Source text:
Wald was a vocal opponent of the Vietnam War and the nuclear arms race.
He even flew to Moscow at one point to advise the leader of the Soviet
Union on environmental policy.
Despite his assistance to a communist government, civilization still exists. The percentage of Americans who are concerned about environmental threats has fallen as civilization failed to end by environmental catastrophe.
2: “100-200 Million People Per Year Will Be Starving to Death During the Next Ten Years.”
Stanford professor Dr. Paul Ehrlich declared in April 1970 that mass
starvation was imminent. His dire predictions failed to materialize as
the number of people living in poverty has significantly declined and the amount of food per person has steadily increased, despite population growth. The world’s Gross Domestic Product per person has immeasurably increased despite increases in population.
Ehrlich is largely responsible for this view, having co-published “The Population Bomb”
with The Sierra Club in 1968. The book made a number of claims
including that millions of humans would starve to death in the 1970s and
1980s, mass famines would sweep England leading to the country’s
demise, and that ecological destruction would devastate the planet
causing the collapse of civilization.

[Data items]
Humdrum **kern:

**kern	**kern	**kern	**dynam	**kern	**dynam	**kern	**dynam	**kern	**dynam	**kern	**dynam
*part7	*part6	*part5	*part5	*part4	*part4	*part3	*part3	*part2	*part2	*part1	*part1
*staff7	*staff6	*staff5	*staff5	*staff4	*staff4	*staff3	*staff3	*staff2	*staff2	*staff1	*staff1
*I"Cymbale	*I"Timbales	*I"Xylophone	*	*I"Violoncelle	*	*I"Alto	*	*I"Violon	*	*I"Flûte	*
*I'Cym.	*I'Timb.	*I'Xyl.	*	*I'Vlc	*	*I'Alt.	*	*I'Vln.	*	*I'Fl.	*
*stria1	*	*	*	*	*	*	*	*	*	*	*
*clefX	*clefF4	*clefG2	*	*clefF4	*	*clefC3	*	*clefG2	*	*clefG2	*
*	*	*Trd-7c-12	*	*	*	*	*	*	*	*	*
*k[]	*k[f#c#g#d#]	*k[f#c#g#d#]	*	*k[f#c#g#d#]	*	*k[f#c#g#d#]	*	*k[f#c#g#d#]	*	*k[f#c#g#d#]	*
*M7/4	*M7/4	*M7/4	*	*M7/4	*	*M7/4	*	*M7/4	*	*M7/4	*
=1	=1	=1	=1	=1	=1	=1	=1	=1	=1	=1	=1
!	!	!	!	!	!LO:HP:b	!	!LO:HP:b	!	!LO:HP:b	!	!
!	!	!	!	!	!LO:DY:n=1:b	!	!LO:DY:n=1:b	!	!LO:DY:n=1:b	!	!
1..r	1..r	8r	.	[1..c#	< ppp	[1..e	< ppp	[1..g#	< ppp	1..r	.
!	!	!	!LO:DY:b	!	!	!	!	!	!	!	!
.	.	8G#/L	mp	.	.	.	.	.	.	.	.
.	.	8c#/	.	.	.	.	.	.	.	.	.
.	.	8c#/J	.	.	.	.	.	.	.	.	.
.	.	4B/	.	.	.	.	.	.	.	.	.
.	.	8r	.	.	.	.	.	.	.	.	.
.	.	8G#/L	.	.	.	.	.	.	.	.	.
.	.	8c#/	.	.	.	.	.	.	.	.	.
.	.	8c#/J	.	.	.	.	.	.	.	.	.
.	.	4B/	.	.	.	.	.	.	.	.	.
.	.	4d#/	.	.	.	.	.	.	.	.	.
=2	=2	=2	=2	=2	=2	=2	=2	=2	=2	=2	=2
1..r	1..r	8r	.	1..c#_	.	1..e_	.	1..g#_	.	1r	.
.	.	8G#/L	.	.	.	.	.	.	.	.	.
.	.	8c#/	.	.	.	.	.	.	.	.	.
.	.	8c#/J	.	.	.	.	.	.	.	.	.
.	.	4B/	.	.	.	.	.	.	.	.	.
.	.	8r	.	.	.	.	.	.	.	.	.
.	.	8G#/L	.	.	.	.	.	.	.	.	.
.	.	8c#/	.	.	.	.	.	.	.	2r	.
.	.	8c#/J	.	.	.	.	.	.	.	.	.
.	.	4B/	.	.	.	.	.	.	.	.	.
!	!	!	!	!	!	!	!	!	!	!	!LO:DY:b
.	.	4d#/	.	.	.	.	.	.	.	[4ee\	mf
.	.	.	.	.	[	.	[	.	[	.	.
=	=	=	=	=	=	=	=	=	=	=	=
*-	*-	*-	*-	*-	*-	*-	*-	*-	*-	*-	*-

Task list:
a - Can you sum up the passage on failed environmental predictions in two sentences?
b - Would you pick up the passage on failed environmental predictions and carry it on from its last sentence?

Results for the exercise:
a - Wald, a vocal opponent of the Vietnam War and the nuclear arms race, once flew to Moscow to advise the Soviet leader on environmental policy, yet civilization still exists and a smaller share of Americans are concerned about environmental threats. Stanford professor Dr. Paul Ehrlich, who co-published "The Population Bomb" with The Sierra Club in 1968, declared in April 1970 that mass starvation was imminent, but poverty has declined and food per person has steadily increased despite population growth.

b -
3: “Population Will Inevitably and Completely Outstrip Whatever Small Increases in Food Supplies We Make.”
Paul Ehrlich also made the above claim in 1970, shortly before an agricultural revolution that caused the world’s food supply to rapidly increase.
Ehrlich has consistently failed to revise his predictions when confronted with the fact that they did not occur, stating in 2009 that “perhaps the most serious flaw in The Bomb was that it was much too optimistic about the future.”
4: “Demographers Agree Almost Unanimously … Thirty Years From Now, the Entire World … Will Be in Famine.”
Environmentalists in 1970 truly believed in a scientific consensus
predicting global famine due to population growth in the developing
world, especially in India.
“Demographers agree almost unanimously on the following grim timetable:
by 1975 widespread famines will begin in India; these will spread by
1990 to include all of India, Pakistan, China and the Near East, Africa.
By the year 2000, or conceivably sooner, South and Central America will
exist under famine conditions,” Peter Gunter, a professor at North
Texas State University, said in a 1970 issue of The Living Wilderness.”By
the year 2000, thirty years from now, the entire world, with the
exception of Western Europe, North America, and Australia, will be in
famine.”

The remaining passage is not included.